What you get with a general admission ticket to The Cookoff is cafeteria-grade barbecue, the kind of stuff that any Texan should be ashamed to serve to visitors -- let alone fellow Texans. I say this with a lot of love for the Houston Livestock Show & Rodeo: It provided me with my first job out of college and nearly a lifetime's worth of pleasant memories both before and after that.

But if it were up to me, I'd nominate the non-tent, non-cookoff-team barbecue at the World's Championship Bar-B-Que Contest as the worst in Houston. Luckily for the Rodeo, it doesn't serve that barbecue all year round -- only through Cookoff.

However, there are plenty of other offenders throughout Houston serving some truly despicable barbecue. And we want your help finding them.
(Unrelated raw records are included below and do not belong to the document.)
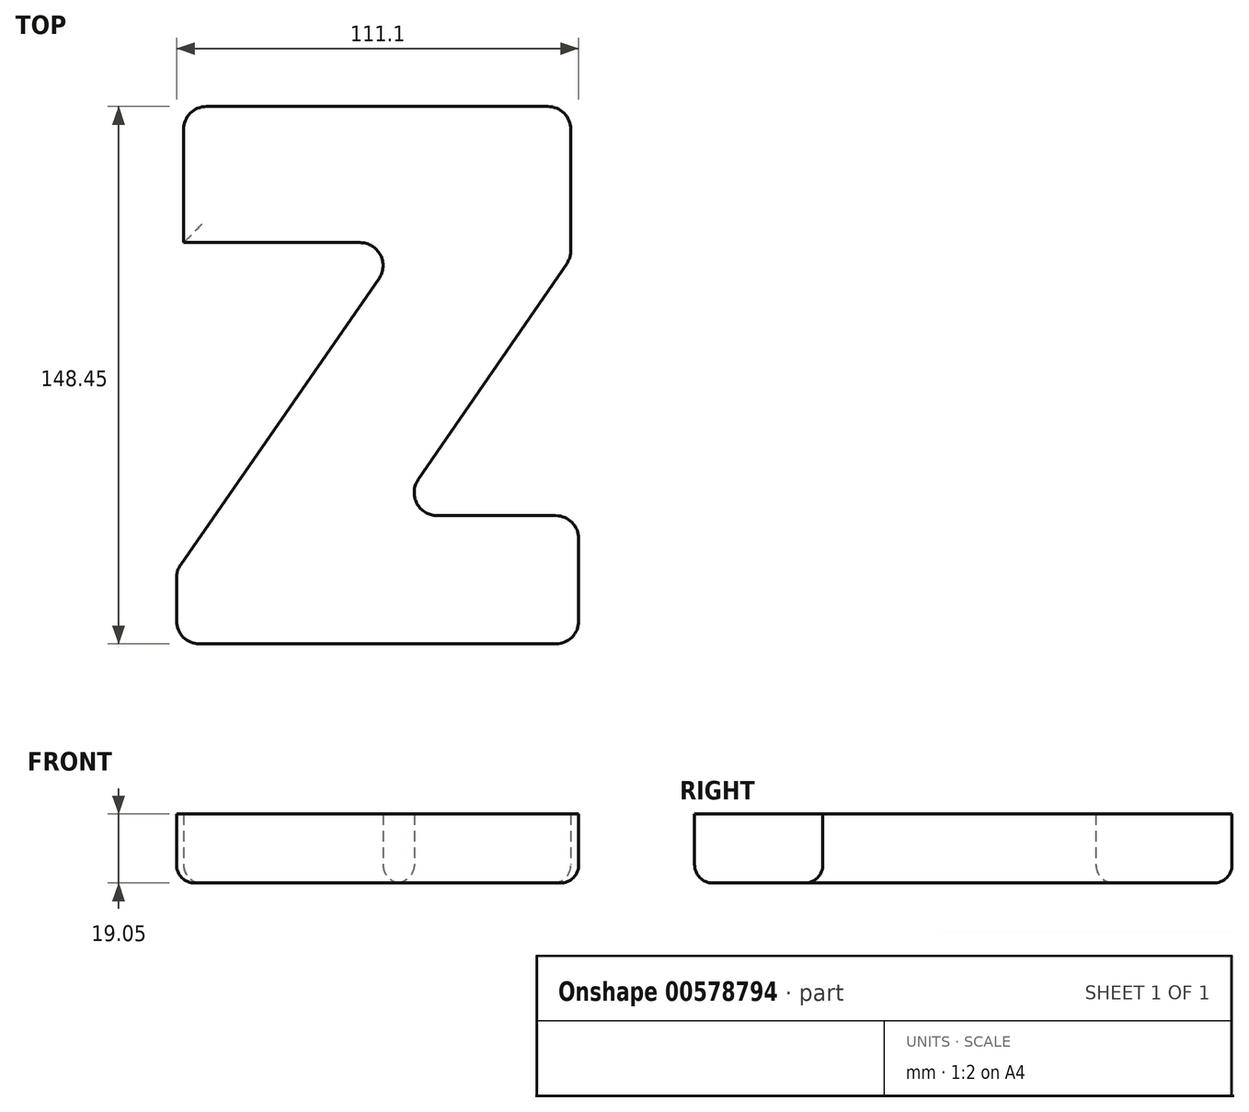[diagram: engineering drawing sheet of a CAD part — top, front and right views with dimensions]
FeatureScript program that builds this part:
annotation { "Feature Type Name" : "Feature", "Feature Type Description" : "" }
export const myFeature = defineFeature(function(context is Context, id is Id, definition is map)
    precondition{}
    {
        {
            var Q0;
            Q0=qCreatedBy(makeId("Top.planeOp"),FACE);
            var sketch = newSketch(context, id + "F0", { "sketchPlane" : qUnion([Q0])});
            skText(sketch, "E0", { "text": "Z", "fontName": "OpenSans-Bold.ttf"});
            skLineSegment(sketch, "E1", {"start": v(-54.55, 77.63) * mm, "end": v(-54.55, 38.1) * mm});
            skLineSegment(sketch, "E2", {"start": v(-54.55, 38.1) * mm, "end": v(-5.8, 38.1) * mm});
            skLineSegment(sketch, "E3", {"start": v(-0.58, 28.14) * mm, "end": v(-55.35, -50.87) * mm});
            skLineSegment(sketch, "E4", {"start": v(-56.48, -54.49) * mm, "end": v(-56.48, -66.4) * mm});
            skLineSegment(sketch, "E5", {"start": v(-50.13, -72.75) * mm, "end": v(48.27, -72.75) * mm});
            skLineSegment(sketch, "E6", {"start": v(54.62, -66.4) * mm, "end": v(54.62, -43.67) * mm});
            skLineSegment(sketch, "E7", {"start": v(48.27, -37.32) * mm, "end": v(15.52, -37.32) * mm});
            skLineSegment(sketch, "E8", {"start": v(10.29, -27.38) * mm, "end": v(51.33, 32.37) * mm});
            skLineSegment(sketch, "E9", {"start": v(52.45, 35.97) * mm, "end": v(52.45, 69.35) * mm});
            skLineSegment(sketch, "E10", {"start": v(46.1, 75.7) * mm, "end": v(-48.2, 75.7) * mm});
            skLineSegment(sketch, "E11", {"start": v(-54.55, 69.35) * mm, "end": v(-54.55, 38.1) * mm});
            skPoint(sketch, "E12.visualSharp", {"position": v(-54.55, 75.7) * mm});
            skArc(sketch, "E12.filletArc", {"start": v(-48.2, 75.7) * mm, "mid": v(-52.7, 73.84) * mm, "end": v(-54.55, 69.35) * mm});
            skPoint(sketch, "E13.visualSharp", {"position": v(6.33, 38.1) * mm});
            skArc(sketch, "E13.filletArc", {"start": v(-0.58, 28.14) * mm, "mid": v(-0.17, 34.7) * mm, "end": v(-5.8, 38.1) * mm});
            skPoint(sketch, "E14.visualSharp", {"position": v(-56.48, -52.5) * mm});
            skArc(sketch, "E14.filletArc", {"start": v(-55.35, -50.87) * mm, "mid": v(-56.2, -52.6) * mm, "end": v(-56.48, -54.49) * mm});
            skPoint(sketch, "E15.visualSharp", {"position": v(-56.48, -72.75) * mm});
            skArc(sketch, "E15.filletArc", {"start": v(-56.48, -66.4) * mm, "mid": v(-54.62, -70.89) * mm, "end": v(-50.13, -72.75) * mm});
            skPoint(sketch, "E16.visualSharp", {"position": v(54.62, -72.75) * mm});
            skArc(sketch, "E16.filletArc", {"start": v(48.27, -72.75) * mm, "mid": v(52.76, -70.89) * mm, "end": v(54.62, -66.4) * mm});
            skPoint(sketch, "E17.visualSharp", {"position": v(54.62, -37.32) * mm});
            skArc(sketch, "E17.filletArc", {"start": v(54.62, -43.67) * mm, "mid": v(52.76, -39.18) * mm, "end": v(48.27, -37.32) * mm});
            skPoint(sketch, "E18.visualSharp", {"position": v(3.46, -37.32) * mm});
            skArc(sketch, "E18.filletArc", {"start": v(10.29, -27.38) * mm, "mid": v(9.9, -33.93) * mm, "end": v(15.52, -37.32) * mm});
            skPoint(sketch, "E19.visualSharp", {"position": v(52.45, 34) * mm});
            skArc(sketch, "E19.filletArc", {"start": v(51.33, 32.37) * mm, "mid": v(52.16, 34.09) * mm, "end": v(52.45, 35.97) * mm});
            skPoint(sketch, "E20.visualSharp", {"position": v(52.45, 75.7) * mm});
            skArc(sketch, "E20.filletArc", {"start": v(52.45, 69.35) * mm, "mid": v(50.59, 73.84) * mm, "end": v(46.1, 75.7) * mm});
            skLineSegment(sketch, "E21", {"start": v(-54.55, 75.7) * mm, "end": v(-54.55, 38.1) * mm});
            const initialGuessF0  = {"E0": [-0.06154, -0.07275, 1, 0, 0.15038]};
            skSetInitialGuess(sketch, initialGuessF0);
            skSolve(sketch);
        }
        {
            var Q0;
            {var subQ5=sQuery(id+"F0.wireOp",EDGE,"E2");Q0=makeQuery(id+"F0.imprint","IMPRINT",FACE,{"disambiguationData":[TD([[makeQuery(id+"F0.imprint","IMPRINT",EDGE,{"derivedFrom":subQ5}),1.0]])]});}
            var Q1;
            {var subQ6=sQuery(id+"F0.wireOp",EDGE,"E0.sketch_text.stroke-8");Q1=makeQuery(id+"F0.imprint","IMPRINT",FACE,{"disambiguationData":[TD([[makeQuery(id+"F0.imprint","IMPRINT",EDGE,{"derivedFrom":subQ6}),-1.0]])]});}
            var Q2;
            {var subQ0=sQuery(id+"F0.wireOp",EDGE,"E0.sketch_text.stroke-8");Q2=makeQuery(id+"F0.imprint","IMPRINT",FACE,{"disambiguationData":[TD([[makeQuery(id+"F0.imprint","IMPRINT",EDGE,{"derivedFrom":subQ0}),1.0]])]});}
            extrude(context, id + "F1", {"entities" : qUnion([Q0, Q1, Q2]), "depth" : 19.05 * mm, "offsetDistance" : 25.4 * mm});
        }
        {
            var Q0;
            Q0=makeQuery(id+"F1.opExtrude","CAP_FACE",FACE,{"disambiguationData":[OSD([sQuery(id+"F0.wireOp",EDGE,"E2"),sQuery(id+"F0.wireOp",EDGE,"E3"),sQuery(id+"F0.wireOp",EDGE,"E4"),sQuery(id+"F0.wireOp",EDGE,"E5"),sQuery(id+"F0.wireOp",EDGE,"E6"),sQuery(id+"F0.wireOp",EDGE,"E7"),sQuery(id+"F0.wireOp",EDGE,"E8"),sQuery(id+"F0.wireOp",EDGE,"E9"),sQuery(id+"F0.wireOp",EDGE,"E10"),sQuery(id+"F0.wireOp",EDGE,"E12.filletArc"),sQuery(id+"F0.wireOp",EDGE,"E13.filletArc"),sQuery(id+"F0.wireOp",EDGE,"E14.filletArc"),sQuery(id+"F0.wireOp",EDGE,"E15.filletArc"),sQuery(id+"F0.wireOp",EDGE,"E16.filletArc"),sQuery(id+"F0.wireOp",EDGE,"E17.filletArc"),sQuery(id+"F0.wireOp",EDGE,"E18.filletArc"),sQuery(id+"F0.wireOp",EDGE,"E19.filletArc"),sQuery(id+"F0.wireOp",EDGE,"E20.filletArc"),sQuery(id+"F0.wireOp",EDGE,"E21")])],"isStart":true});
            fillet(context, id + "F2", {"entities" : qUnion([Q0]), "radius" : 5.08 * mm, "tangentPropagation" : true, "allowEdgeOverflow" : false});
        }
    });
What in the...? Are they just barbecuing bacon strips?
What in the...? Are they just barbecuing bacon strips?

Last month, Gawker issued a call for its readers to help them find the worst hamburger in New York City. "There are a lot of bad hamburgers in New York City," wrote Gawker's Max Read, "and we mean to try them all."

Well, to quote local barbecue expert J.C. Reid: "Houston barbecue sucks."

It's a sentiment with which I agree, with only a few notable exceptions. And we here at EOW intend to try the really bad stuff so we can warn people away from the bad and steer them instead toward only the truly good barbecue, the stuff we can be proud to call Texas 'cue.

As with Gawker's call, we have a few of our own ground rules:

  • List the full name and address of the barbecue baddies in question
  • Tell us exactly what makes the barbecue there so bad (this goes to a question we'll hopefully address later: What exactly is Texas barbecue as defined from a Houston perspective?)
  • We're not burning anyone in effigy here; there's no need to be slanderous or over-the-top in your description of the 'cue, so keep it simple and to-the-point
  • Make sure this is a barbecue restaurant we can actually try; no church potlucks or tailgating teams

At the end of the week, we'll round up the suggestions into a poll. Next Monday, we'll have our readers vote on the five worst barbecue restaurants for our panel of experts to try. And by the end of this month, we hope to have an answer to the question: Where is the worst barbecue in Houston?